• PROVIDED DATA:
+--
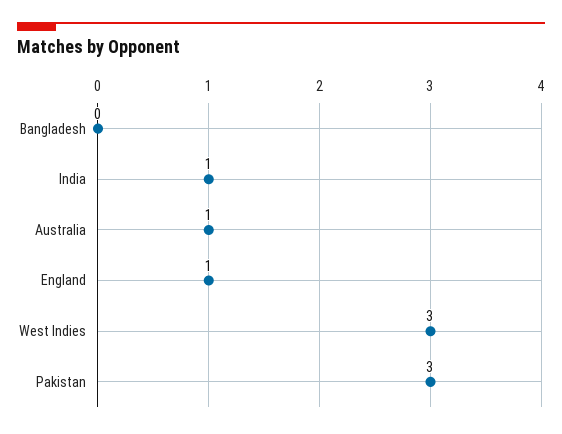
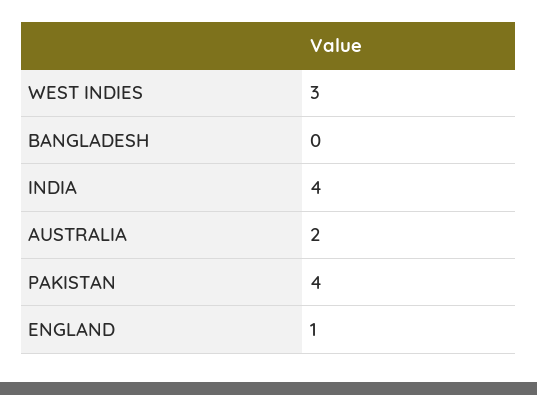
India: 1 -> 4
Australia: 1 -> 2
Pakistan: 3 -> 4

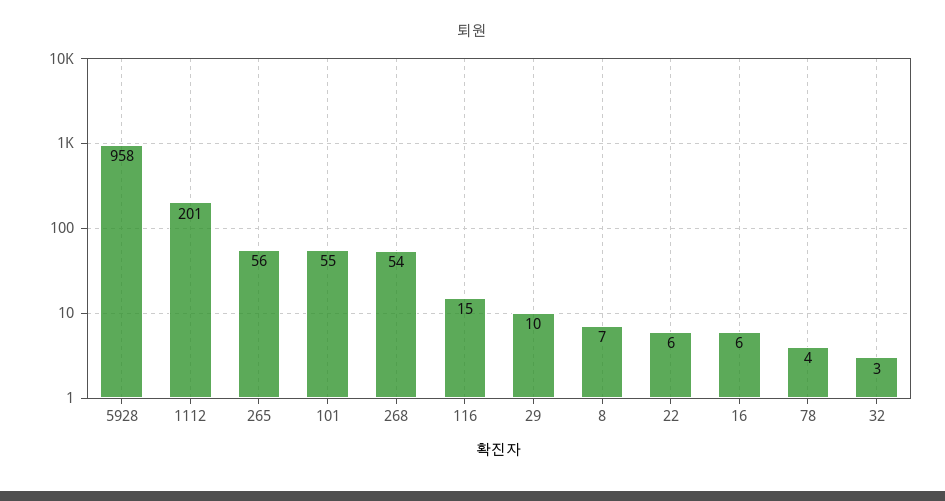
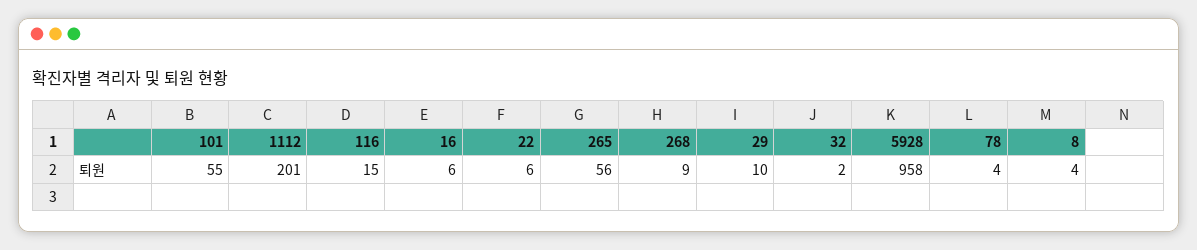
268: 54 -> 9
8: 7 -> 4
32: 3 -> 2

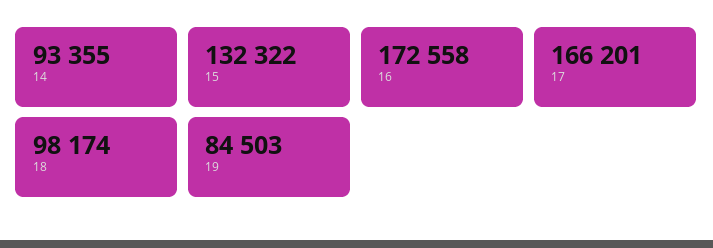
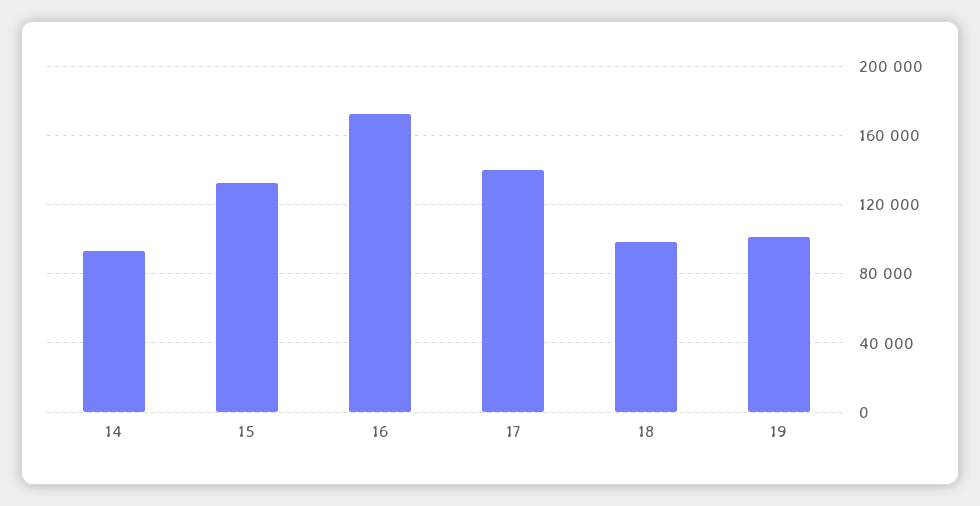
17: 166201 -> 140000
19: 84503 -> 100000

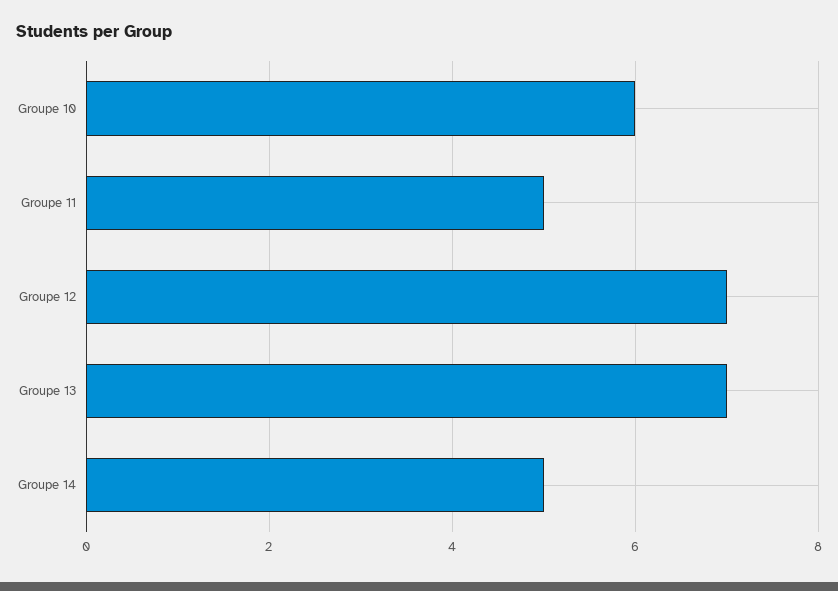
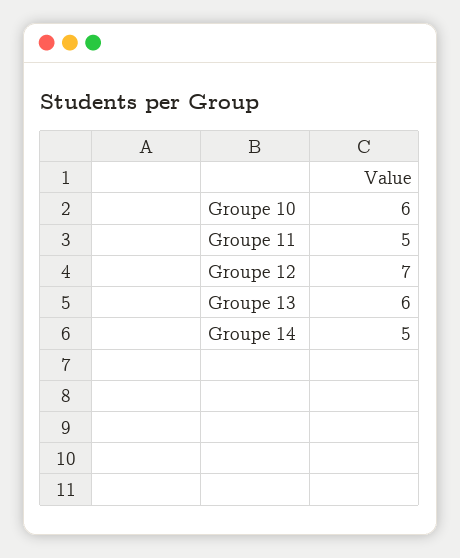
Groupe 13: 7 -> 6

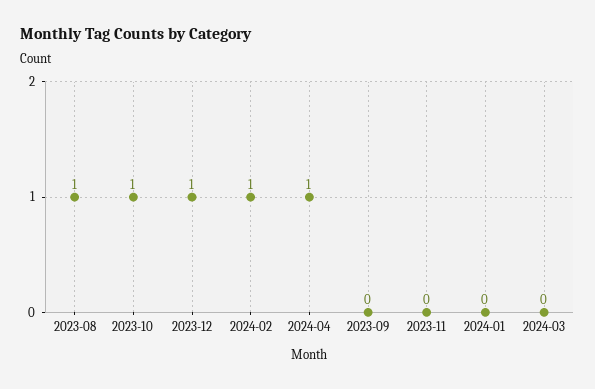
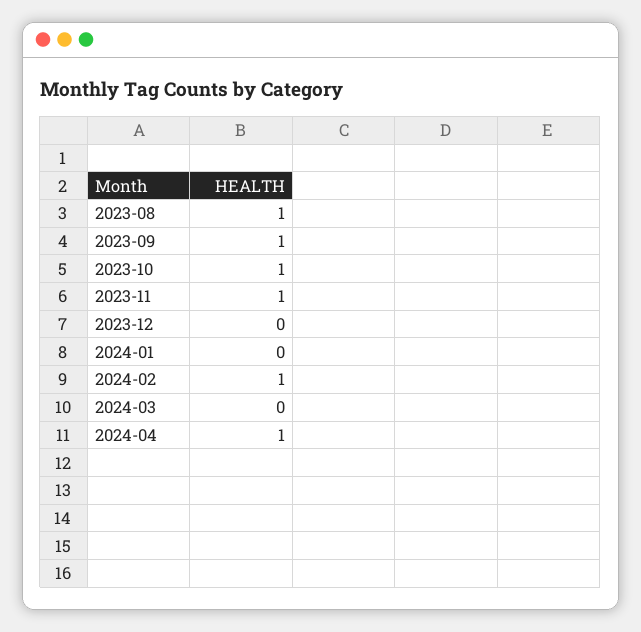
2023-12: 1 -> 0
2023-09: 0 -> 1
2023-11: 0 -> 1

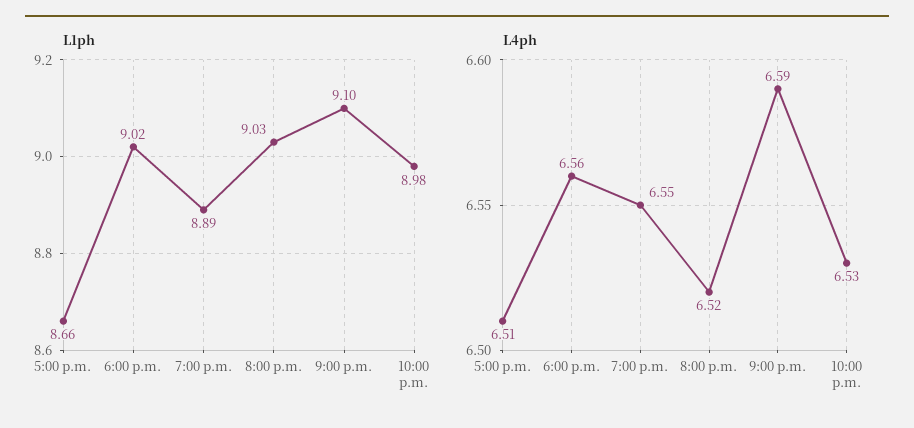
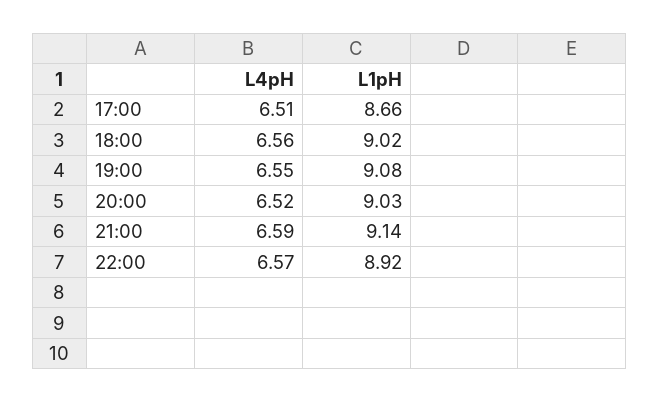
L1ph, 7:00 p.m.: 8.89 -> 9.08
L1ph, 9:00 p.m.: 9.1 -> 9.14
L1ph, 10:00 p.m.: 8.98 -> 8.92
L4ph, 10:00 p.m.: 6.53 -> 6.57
+--
• ACTIVITY: Every line above goes into the copy unchanged; the pictures do not.

• EXERCISE ANSWER:
India: 1 -> 4
Australia: 1 -> 2
Pakistan: 3 -> 4

268: 54 -> 9
8: 7 -> 4
32: 3 -> 2

17: 166201 -> 140000
19: 84503 -> 100000

Groupe 13: 7 -> 6

2023-12: 1 -> 0
2023-09: 0 -> 1
2023-11: 0 -> 1

L1ph, 7:00 p.m.: 8.89 -> 9.08
L1ph, 9:00 p.m.: 9.1 -> 9.14
L1ph, 10:00 p.m.: 8.98 -> 8.92
L4ph, 10:00 p.m.: 6.53 -> 6.57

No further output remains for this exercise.